**Problem requirements**
Only the text of the entries below should be returned, exactly as given, without pictures.

(Stored items from a collection)
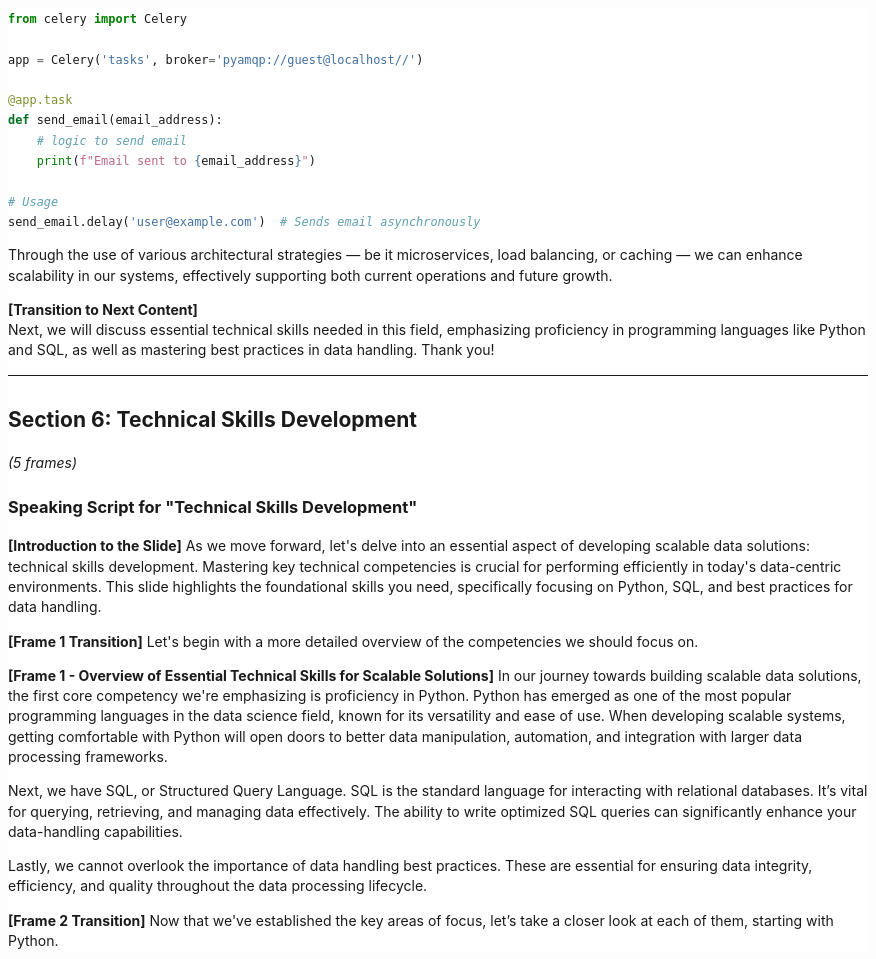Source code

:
 ```python
from celery import Celery

app = Celery('tasks', broker='pyamqp://guest@localhost//')

@app.task
def send_email(email_address):
    # logic to send email
    print(f"Email sent to {email_address}")

# Usage
send_email.delay('user@example.com')  # Sends email asynchronously
```

Through the use of various architectural strategies — be it microservices, load balancing, or caching — we can enhance scalability in our systems, effectively supporting both current operations and future growth.

**[Transition to Next Content]**  
Next, we will discuss essential technical skills needed in this field, emphasizing proficiency in programming languages like Python and SQL, as well as mastering best practices in data handling. Thank you!

---

## Section 6: Technical Skills Development
*(5 frames)*

### Speaking Script for "Technical Skills Development"

**[Introduction to the Slide]**
As we move forward, let's delve into an essential aspect of developing scalable data solutions: technical skills development. Mastering key technical competencies is crucial for performing efficiently in today's data-centric environments. This slide highlights the foundational skills you need, specifically focusing on Python, SQL, and best practices for data handling.

**[Frame 1 Transition]**
Let's begin with a more detailed overview of the competencies we should focus on.

**[Frame 1 - Overview of Essential Technical Skills for Scalable Solutions]**
In our journey towards building scalable data solutions, the first core competency we're emphasizing is proficiency in Python. Python has emerged as one of the most popular programming languages in the data science field, known for its versatility and ease of use. When developing scalable systems, getting comfortable with Python will open doors to better data manipulation, automation, and integration with larger data processing frameworks.

Next, we have SQL, or Structured Query Language. SQL is the standard language for interacting with relational databases. It’s vital for querying, retrieving, and managing data effectively. The ability to write optimized SQL queries can significantly enhance your data-handling capabilities.

Lastly, we cannot overlook the importance of data handling best practices. These are essential for ensuring data integrity, efficiency, and quality throughout the data processing lifecycle.

**[Frame 2 Transition]**
Now that we've established the key areas of focus, let’s take a closer look at each of them, starting with Python.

**Reply to the task**
Source code

:
 ```python
from celery import Celery

app = Celery('tasks', broker='pyamqp://guest@localhost//')

@app.task
def send_email(email_address):
    # logic to send email
    print(f"Email sent to {email_address}")

# Usage
send_email.delay('user@example.com')  # Sends email asynchronously
```

Through the use of various architectural strategies — be it microservices, load balancing, or caching — we can enhance scalability in our systems, effectively supporting both current operations and future growth.

**[Transition to Next Content]**  
Next, we will discuss essential technical skills needed in this field, emphasizing proficiency in programming languages like Python and SQL, as well as mastering best practices in data handling. Thank you!

---

## Section 6: Technical Skills Development
*(5 frames)*

### Speaking Script for "Technical Skills Development"

**[Introduction to the Slide]**
As we move forward, let's delve into an essential aspect of developing scalable data solutions: technical skills development. Mastering key technical competencies is crucial for performing efficiently in today's data-centric environments. This slide highlights the foundational skills you need, specifically focusing on Python, SQL, and best practices for data handling.

**[Frame 1 Transition]**
Let's begin with a more detailed overview of the competencies we should focus on.

**[Frame 1 - Overview of Essential Technical Skills for Scalable Solutions]**
In our journey towards building scalable data solutions, the first core competency we're emphasizing is proficiency in Python. Python has emerged as one of the most popular programming languages in the data science field, known for its versatility and ease of use. When developing scalable systems, getting comfortable with Python will open doors to better data manipulation, automation, and integration with larger data processing frameworks.

Next, we have SQL, or Structured Query Language. SQL is the standard language for interacting with relational databases. It’s vital for querying, retrieving, and managing data effectively. The ability to write optimized SQL queries can significantly enhance your data-handling capabilities.

Lastly, we cannot overlook the importance of data handling best practices. These are essential for ensuring data integrity, efficiency, and quality throughout the data processing lifecycle.

**[Frame 2 Transition]**
Now that we've established the key areas of focus, let’s take a closer look at each of them, starting with Python.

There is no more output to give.